Please reproduce the records below exactly, omitting any pictures they contain.

***

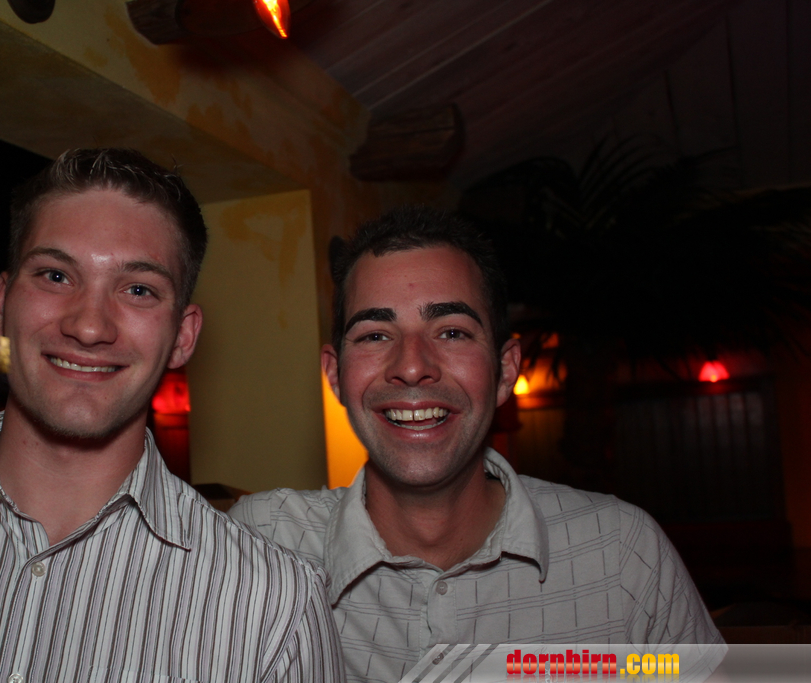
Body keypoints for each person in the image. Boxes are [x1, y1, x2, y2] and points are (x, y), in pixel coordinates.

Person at [0, 148, 344, 682]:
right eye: (56, 276)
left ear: (183, 335)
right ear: (1, 303)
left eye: (138, 289)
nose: (89, 326)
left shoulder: (275, 608)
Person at [229, 205, 723, 680]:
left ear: (505, 370)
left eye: (451, 332)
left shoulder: (623, 553)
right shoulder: (262, 545)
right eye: (376, 335)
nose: (412, 365)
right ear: (336, 374)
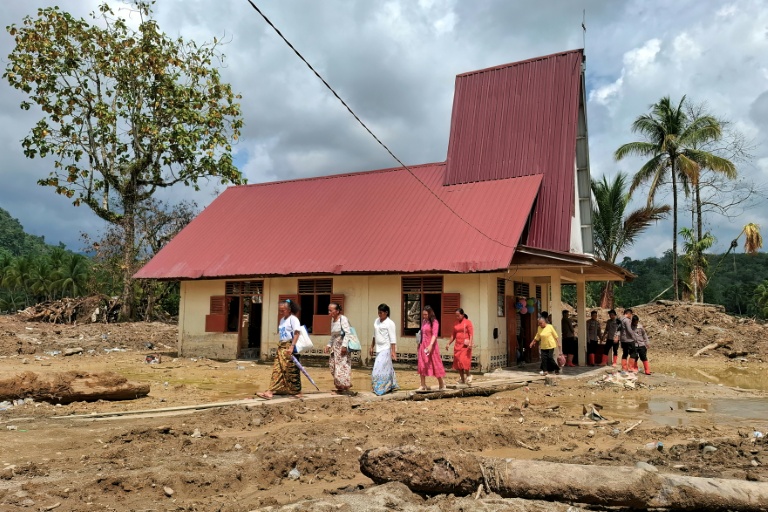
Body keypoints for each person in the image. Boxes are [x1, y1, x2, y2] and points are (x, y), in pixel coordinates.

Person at [257, 299, 302, 400]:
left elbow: (297, 333)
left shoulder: (293, 319)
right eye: (280, 310)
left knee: (291, 370)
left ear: (289, 309)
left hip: (289, 347)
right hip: (281, 347)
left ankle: (297, 391)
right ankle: (271, 391)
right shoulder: (282, 320)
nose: (281, 312)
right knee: (278, 370)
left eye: (283, 310)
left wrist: (292, 347)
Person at [370, 303, 399, 395]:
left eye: (381, 313)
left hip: (386, 348)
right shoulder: (376, 321)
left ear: (386, 313)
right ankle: (391, 385)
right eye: (378, 313)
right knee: (386, 368)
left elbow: (393, 338)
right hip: (378, 348)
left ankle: (380, 388)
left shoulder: (390, 323)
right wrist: (372, 346)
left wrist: (393, 352)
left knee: (377, 369)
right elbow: (374, 335)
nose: (379, 315)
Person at [325, 302, 353, 395]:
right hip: (335, 347)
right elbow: (333, 335)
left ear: (337, 311)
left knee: (342, 367)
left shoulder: (343, 319)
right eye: (328, 310)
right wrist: (328, 345)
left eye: (331, 310)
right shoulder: (332, 320)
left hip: (342, 347)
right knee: (333, 366)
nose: (329, 312)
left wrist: (344, 346)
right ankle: (340, 386)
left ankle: (344, 387)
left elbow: (348, 333)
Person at [417, 305, 445, 391]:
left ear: (430, 314)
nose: (424, 316)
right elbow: (421, 333)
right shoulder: (424, 322)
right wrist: (419, 344)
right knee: (421, 364)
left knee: (435, 363)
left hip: (431, 346)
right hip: (423, 345)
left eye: (426, 314)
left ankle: (441, 383)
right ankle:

***

### Answer to this task
Body keypoints for each person in the image. Boxes are [x1, y1, x2, y2] and points are (x, y), in pixel coordinates.

Person at [0, 148, 344, 682]:
right eye: (56, 276)
left ear: (183, 335)
right ear: (1, 303)
left eye: (138, 289)
nose: (89, 326)
left shoulder: (275, 608)
Person at [229, 205, 723, 680]:
left ear: (505, 370)
left eye: (451, 332)
left shoulder: (623, 553)
right shoulder: (262, 545)
right eye: (376, 335)
nose: (412, 365)
right ear: (336, 374)
Body keypoints for each person in the image. Boxes are [x1, y1, x2, y2] and points are (x, y), in pixel coordinates.

Person at [257, 299, 302, 400]:
left elbow: (297, 333)
left shoulder: (293, 319)
right eye: (280, 310)
left knee: (291, 370)
left ear: (289, 309)
left hip: (289, 347)
right hip: (281, 347)
left ankle: (297, 391)
right ankle: (271, 391)
right shoulder: (282, 320)
nose: (281, 312)
right knee: (278, 370)
left eye: (283, 310)
left wrist: (292, 347)
Person at [370, 303, 399, 395]:
left eye: (381, 313)
left hip: (386, 348)
right shoulder: (376, 321)
left ear: (386, 313)
right ankle: (391, 385)
right eye: (378, 313)
right knee: (386, 368)
left elbow: (393, 338)
right hip: (378, 348)
left ankle: (380, 388)
left shoulder: (390, 323)
right wrist: (372, 346)
left wrist: (393, 352)
left knee: (377, 369)
right elbow: (374, 335)
nose: (379, 315)
Person at [325, 302, 353, 395]:
right hip: (335, 347)
right elbow: (333, 335)
left ear: (337, 311)
left knee: (342, 367)
left shoulder: (343, 319)
right eye: (328, 310)
right wrist: (328, 345)
left eye: (331, 310)
right shoulder: (332, 320)
left hip: (342, 347)
right knee: (333, 366)
nose: (329, 312)
left wrist: (344, 346)
right ankle: (340, 386)
left ankle: (344, 387)
left elbow: (348, 333)
Person at [417, 305, 445, 391]:
left ear: (430, 314)
nose: (424, 316)
right elbow: (421, 333)
right shoulder: (424, 322)
right wrist: (419, 344)
right knee: (421, 364)
left knee: (435, 363)
left hip: (431, 346)
right hip: (423, 345)
left eye: (426, 314)
left ankle: (441, 383)
right ankle:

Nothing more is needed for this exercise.